Por que assumir riscos com minoritários e cumprir metas se era possível pegar dinheiro junto ao governo? O caminho mais fácil tornou-se óbvio: o governo era uma mãe. E tudo iria muito bem para estes poucos selecionados, não fosse o país dar sinais de que não aguentaria arcar com a festa por muito tempo.
7. Que nos negócios e na política, é possível enganar algumas poucas pessoas por um certo tempo, mas jamais todos o tempo todo.
“A OGX irá produzir 50 mil barris de petróleo em no segundo trimestre de 2013″, afirmou Eike aos seus investidores em 2012.
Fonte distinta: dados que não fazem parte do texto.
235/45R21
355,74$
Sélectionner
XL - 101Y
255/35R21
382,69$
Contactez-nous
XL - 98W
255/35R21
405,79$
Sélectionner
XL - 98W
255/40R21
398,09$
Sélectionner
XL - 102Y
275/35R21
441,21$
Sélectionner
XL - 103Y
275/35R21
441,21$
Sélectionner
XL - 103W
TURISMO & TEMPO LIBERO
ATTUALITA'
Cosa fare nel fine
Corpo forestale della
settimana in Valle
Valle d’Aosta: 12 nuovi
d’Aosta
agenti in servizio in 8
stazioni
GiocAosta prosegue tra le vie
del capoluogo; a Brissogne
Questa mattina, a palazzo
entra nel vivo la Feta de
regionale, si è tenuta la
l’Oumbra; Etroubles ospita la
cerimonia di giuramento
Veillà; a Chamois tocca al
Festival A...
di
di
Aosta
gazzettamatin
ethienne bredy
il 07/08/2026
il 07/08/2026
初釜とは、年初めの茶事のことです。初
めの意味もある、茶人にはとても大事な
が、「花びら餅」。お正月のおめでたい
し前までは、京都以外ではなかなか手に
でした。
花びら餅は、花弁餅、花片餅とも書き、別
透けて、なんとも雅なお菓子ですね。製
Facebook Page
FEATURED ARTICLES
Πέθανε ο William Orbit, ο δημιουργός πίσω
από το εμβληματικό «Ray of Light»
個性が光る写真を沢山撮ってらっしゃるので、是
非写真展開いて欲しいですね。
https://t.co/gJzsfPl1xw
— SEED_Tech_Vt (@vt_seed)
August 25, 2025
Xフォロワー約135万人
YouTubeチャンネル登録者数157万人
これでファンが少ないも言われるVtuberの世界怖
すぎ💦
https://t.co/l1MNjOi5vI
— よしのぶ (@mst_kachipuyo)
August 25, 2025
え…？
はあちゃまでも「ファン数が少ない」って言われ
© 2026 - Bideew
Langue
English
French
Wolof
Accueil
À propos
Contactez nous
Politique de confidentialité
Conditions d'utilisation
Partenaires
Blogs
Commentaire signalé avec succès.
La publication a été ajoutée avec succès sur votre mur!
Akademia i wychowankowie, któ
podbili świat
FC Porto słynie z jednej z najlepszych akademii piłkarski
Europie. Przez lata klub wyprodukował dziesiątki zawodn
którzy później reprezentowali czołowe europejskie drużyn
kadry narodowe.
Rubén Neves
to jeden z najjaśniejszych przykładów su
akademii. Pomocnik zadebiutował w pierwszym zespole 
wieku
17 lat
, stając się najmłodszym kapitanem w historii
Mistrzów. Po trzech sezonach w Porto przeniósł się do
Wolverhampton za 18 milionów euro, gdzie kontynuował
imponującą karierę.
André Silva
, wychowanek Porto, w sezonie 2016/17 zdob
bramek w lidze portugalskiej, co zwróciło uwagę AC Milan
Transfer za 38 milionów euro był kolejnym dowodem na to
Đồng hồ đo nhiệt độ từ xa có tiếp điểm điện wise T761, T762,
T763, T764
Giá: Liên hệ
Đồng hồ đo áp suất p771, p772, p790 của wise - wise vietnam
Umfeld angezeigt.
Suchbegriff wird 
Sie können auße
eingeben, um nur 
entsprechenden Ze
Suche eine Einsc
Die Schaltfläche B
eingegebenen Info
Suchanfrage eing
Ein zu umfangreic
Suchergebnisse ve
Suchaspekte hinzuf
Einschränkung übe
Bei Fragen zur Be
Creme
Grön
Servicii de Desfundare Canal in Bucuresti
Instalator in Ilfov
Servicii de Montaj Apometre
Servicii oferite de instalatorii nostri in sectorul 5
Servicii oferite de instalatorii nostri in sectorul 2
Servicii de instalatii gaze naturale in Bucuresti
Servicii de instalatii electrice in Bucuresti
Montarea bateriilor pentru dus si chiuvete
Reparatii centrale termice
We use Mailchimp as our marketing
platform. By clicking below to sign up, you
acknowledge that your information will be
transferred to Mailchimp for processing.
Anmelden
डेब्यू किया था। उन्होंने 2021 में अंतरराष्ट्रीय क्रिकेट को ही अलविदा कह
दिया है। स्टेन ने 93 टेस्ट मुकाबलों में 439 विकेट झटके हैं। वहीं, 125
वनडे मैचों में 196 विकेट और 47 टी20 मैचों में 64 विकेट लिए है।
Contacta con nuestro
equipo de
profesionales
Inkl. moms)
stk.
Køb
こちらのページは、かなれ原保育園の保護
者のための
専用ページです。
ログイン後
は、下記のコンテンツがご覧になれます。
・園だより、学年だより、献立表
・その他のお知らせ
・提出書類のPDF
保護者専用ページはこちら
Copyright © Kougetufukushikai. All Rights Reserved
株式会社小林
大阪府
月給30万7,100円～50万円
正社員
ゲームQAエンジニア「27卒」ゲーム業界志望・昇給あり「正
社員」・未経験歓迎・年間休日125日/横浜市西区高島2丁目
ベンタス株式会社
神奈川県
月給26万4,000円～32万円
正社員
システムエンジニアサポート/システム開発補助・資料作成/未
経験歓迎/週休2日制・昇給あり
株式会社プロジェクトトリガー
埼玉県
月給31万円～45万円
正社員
Na história mundial do setor de petróleo e gás, encontrar uma empresa que produziria um resultado tão expressivo em um período de três anos, entre a aquisição das áreas e o primeiro óleo, é uma tarefa considerada impossível. Para os investidores de Eike, no entanto, que toparam ser sócios de um empresário sem qualquer experiência na área, era plenamente crível.
Quando realizou a maior abertura de capital da bolsa brasileira até então, Eike não possuía sequer um único direito para explorar petróleo. Foram R$ 6,6 bilhões entrando em caixa em troca de nada concreto.
Com este dinheiro, o empresário levou para a OGX a peso de ouro executivos e engenheiros da Petrobras, com a promessa de que eles estariam por dentro da maior novidade brasileira até então: o pré-sal.
Nos três anos seguintes, os tweets de Eike contando como era acordado de madrugada para ser informado sobre as novas descobertas de petróleo da empresa eram suficientes para fazer as ações subirem.